A mudança de nome foi uma nova adaptação feita pela produção da cantora, que tem laços antigos com o Ilê. Em 1992, Daniela gravou o pot-pourri O Mais Belo dos Belos, junção de O charme da Liberdade (Adailton Poesia/Valter Farias) com A verdade do Ilê (Agnaldo Pereira da Silva). Da segunda, ficou apenas um trecho. “A letra original trazia umas críticas veladas ao Olodum, o autor tinha passado pelos dois blocos”, explica Adailton Poesia.
Em alguns momentos, chegou-se a criar alguma rivalidade entre os blocos afro. Mas isso não impediu que alguns compositores oferecessem suas obras a mais de uma agremiação. Luciano Gomes, que era fã de reggae, e de Bob Marley em especial, aceitou o convite para ir cantar no Muzenza, bloco para o qual compôs o megassucesso Swing da Cor, gravado por Daniela. E ainda assim voltou a compor depois para o Olodum, mesmo desfilando para o Muzenza.
Há sempre um espaço para a mulher no cancioneiro carnavalesco, como nos sucessos Rosa e ou Requebra (Deusa de Marrom).
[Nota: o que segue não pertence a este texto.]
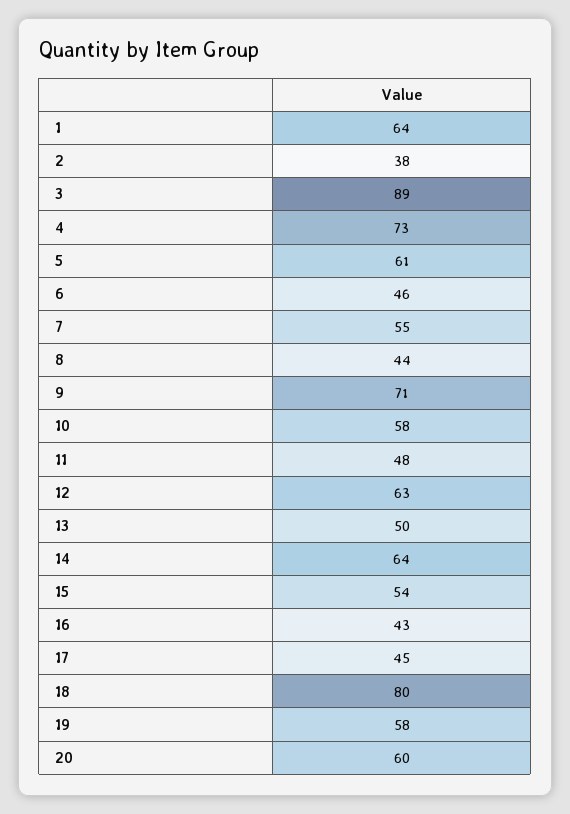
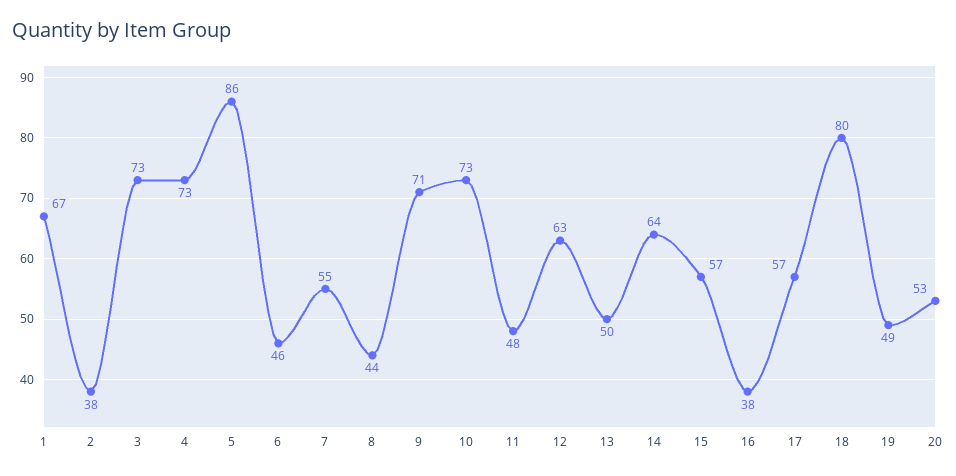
  {
-   "1": 64,
+   "1": 67,
    "2": 38,
-   "3": 89,
+   "3": 73,
    "4": 73,
-   "5": 61,
+   "5": 86,
    "6": 46,
    "7": 55,
    "8": 44,
    "9": 71,
-   "10": 58,
+   "10": 73,
    "11": 48,
    "12": 63,
    "13": 50,
    "14": 64,
-   "15": 54,
+   "15": 57,
-   "16": 43,
+   "16": 38,
-   "17": 45,
+   "17": 57,
    "18": 80,
-   "19": 58,
+   "19": 49,
-   "20": 60
+   "20": 53
  }

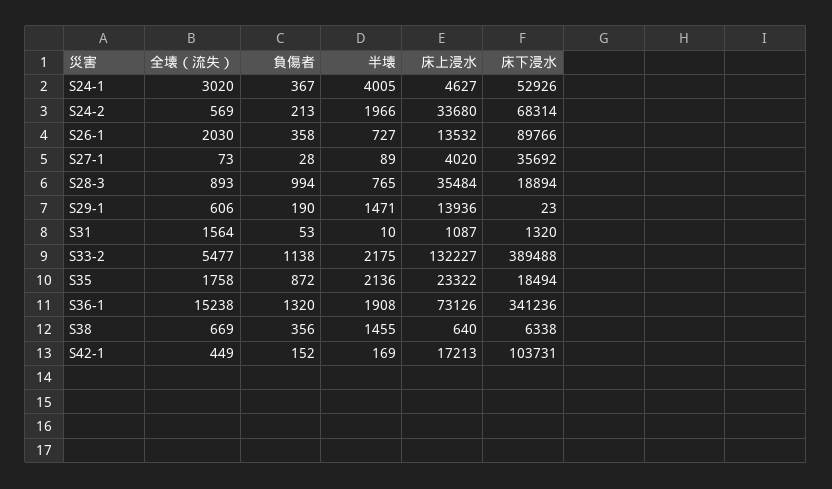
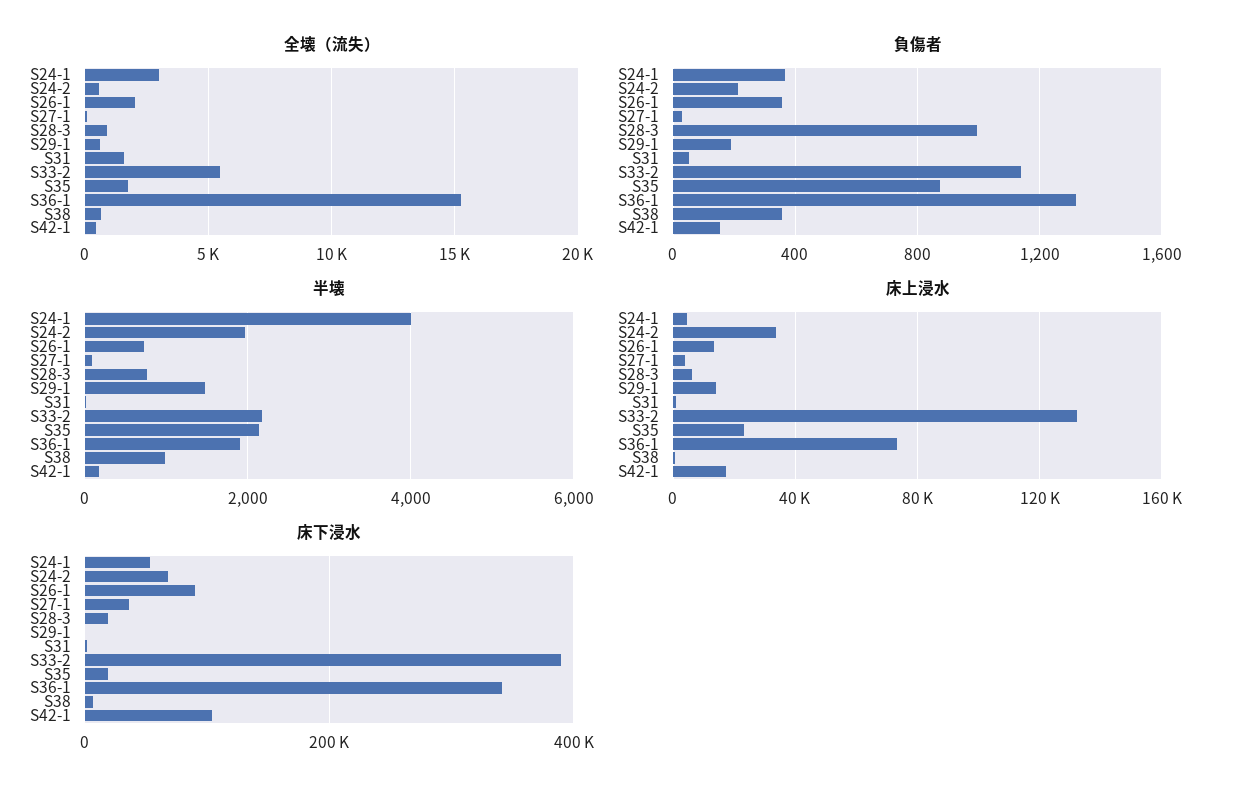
  {
    "全壊（流失）": {
      "S24-1": 3020,
      "S24-2": 569,
      "S26-1": 2030,
      "S27-1": 73,
      "S28-3": 893,
      "S29-1": 606,
      "S31": 1564,
      "S33-2": 5477,
      "S35": 1758,
      "S36-1": 15238,
      "S38": 669,
      "S42-1": 449
    },
    "負傷者": {
      "S24-1": 367,
      "S24-2": 213,
      "S26-1": 358,
      "S27-1": 28,
      "S28-3": 994,
      "S29-1": 190,
      "S31": 53,
      "S33-2": 1138,
      "S35": 872,
      "S36-1": 1320,
      "S38": 356,
      "S42-1": 152
    },
    "半壊": {
      "S24-1": 4005,
      "S24-2": 1966,
      "S26-1": 727,
      "S27-1": 89,
      "S28-3": 765,
      "S29-1": 1471,
      "S31": 10,
      "S33-2": 2175,
      "S35": 2136,
      "S36-1": 1908,
-     "S38": 1455,
+     "S38": 1000,
      "S42-1": 169
    },
    "床上浸水": {
      "S24-1": 4627,
      "S24-2": 33680,
      "S26-1": 13532,
      "S27-1": 4020,
-     "S28-3": 35484,
+     "S28-3": 5000,
      "S29-1": 13936,
      "S31": 1087,
      "S33-2": 132227,
      "S35": 23322,
      "S36-1": 73126,
      "S38": 640,
      "S42-1": 17213
    },
    "床下浸水": {
      "S24-1": 52926,
      "S24-2": 68314,
      "S26-1": 89766,
      "S27-1": 35692,
      "S28-3": 18894,
      "S29-1": 23,
      "S31": 1320,
      "S33-2": 389488,
      "S35": 18494,
      "S36-1": 341236,
      "S38": 6338,
      "S42-1": 103731
    }
  }

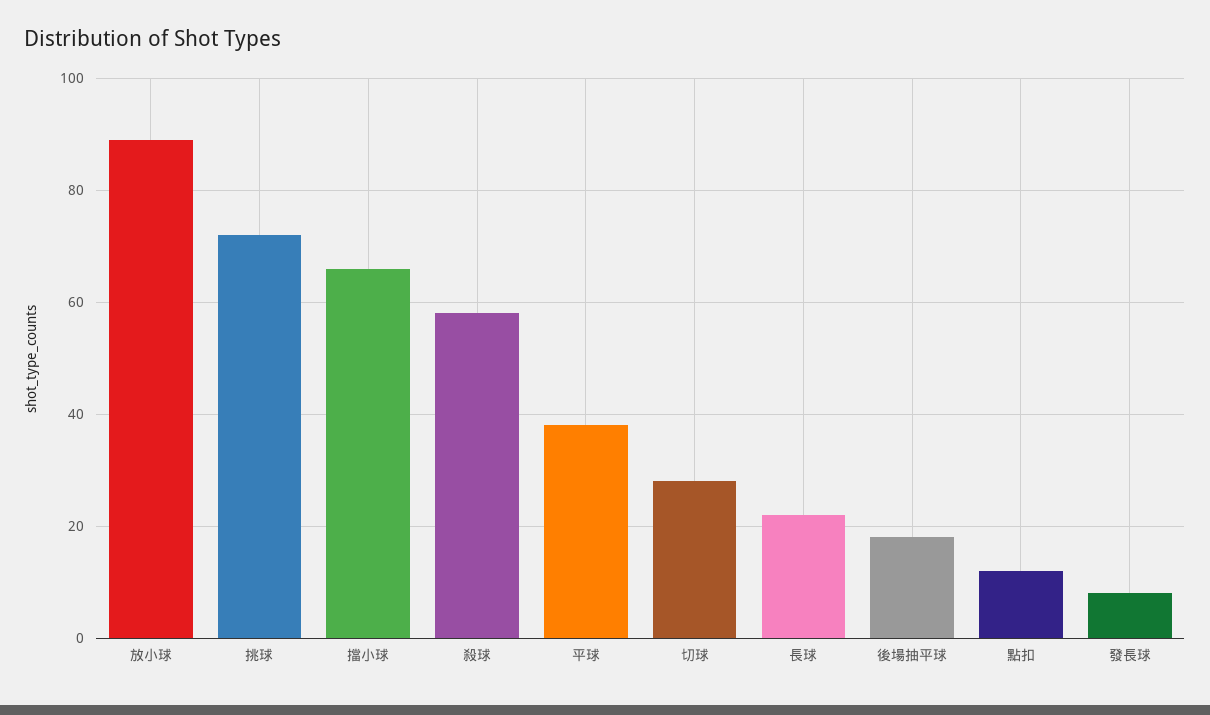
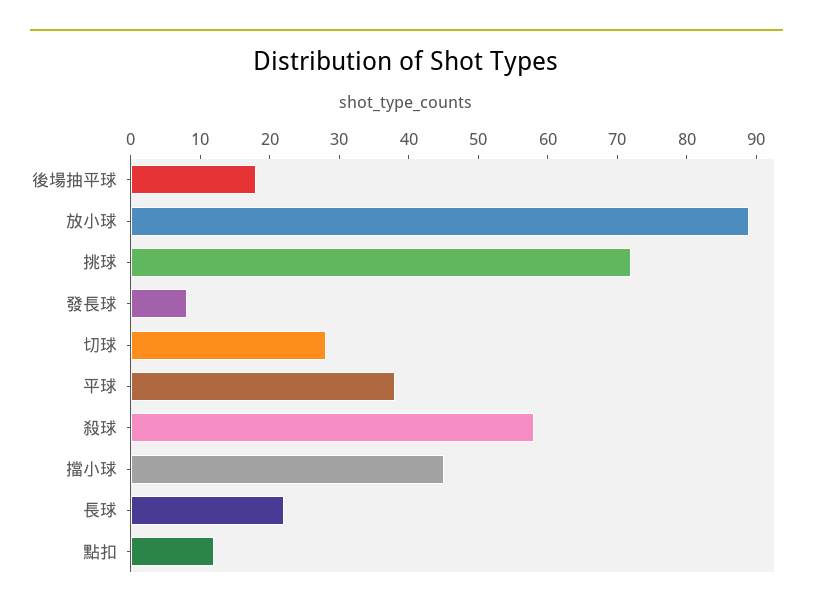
  {
    "放小球": 90,
    "挑球": 70,
-   "擋小球": 65,
+   "擋小球": 45,
    "殺球": 60,
    "平球": 40,
    "切球": 30,
    "長球": 20,
    "後場抽平球": 20,
    "點扣": 10,
    "發長球": 10
  }

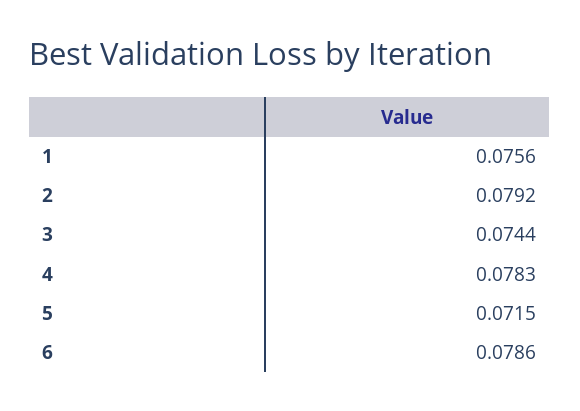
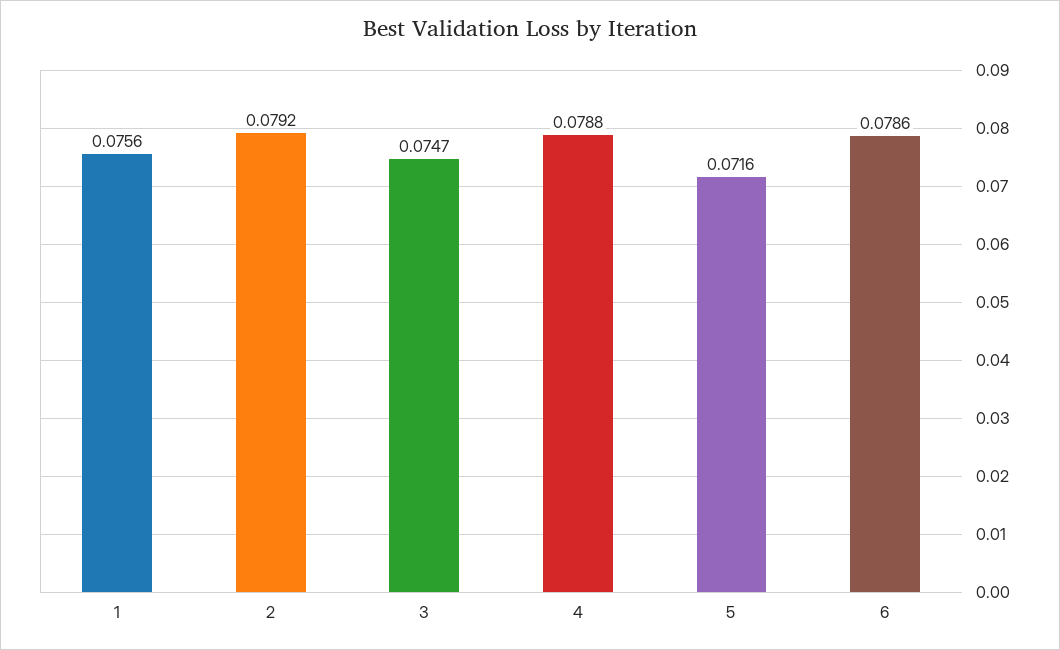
  {
    "1": 0.0756,
    "2": 0.0792,
-   "3": 0.0744,
+   "3": 0.0747,
-   "4": 0.0783,
+   "4": 0.0788,
-   "5": 0.0715,
+   "5": 0.0716,
    "6": 0.0786
  }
Difícil mesmo é ver letras e melodias assinadas por mulheres ecoarem nos trios e blocos afro. “Dizer é poder. Há um machismo em várias dimensões”, opina Viviam Caroline, diretora da Didá, a primeira banda percussiva feminina do Brasil.
Viviam considera a linguagem um tipo de empoderamento muito específico e diz que, apesar de haver mais mulheres negras do que homens negros na universidade, por exemplo, ainda há uma visão de que o discurso não cabe à mulher. “Os blocos sempre trazem a temática feminina, mas sob o ponto de vista do homem”, declara.
Longo caminho
O dinheiro que os compositores recebem pela execução de suas músicas passa por um longo caminho: bares, restaurantes, rádios, TVs, trios elétricos e até estudantes colando grau. Todo mundo que usa uma canção em público, em tese, tem que pagar uma taxa ao Escritório Central de Arrecadação (Ecad), responsável por enviar o dinheiro às associações de compositores.
O cálculo do valor a ser pago é feito através do site do Ecad, e depende da natureza do serviço e da frequência de execução de músicas. Uma TV aberta, por exemplo, pode chegar a pagar 2,5% do faturamento em direitos autorais. O dinheiro é repassado às associações de compositores, que distribuem aos seus afiliados a depender das informações obtidas sobre execução das obras.
Esse método está longe de evitar criar confusão. “Já teve dia em que se quebrou o pau, com porrada, na antiga Anacim (Associação Nacional de Autores, Compositores e Intérpretes de Música”, declara Adailton, que lembra de momentos em que ele e seu parceiro, falecido no ano passado, receberam cheques com valores diferentes pelas obras que assinavam juntos.
Luciano Gomes, que trabalhou durante muitos anos como policial depois de deixar o supermercado, permanece inspirado até para comentar a situação financeira dos compositores populares. “Se não fosse o carro do ovo, eu estava frito”, diz, em referência ao aumento dos preços dos alimentos.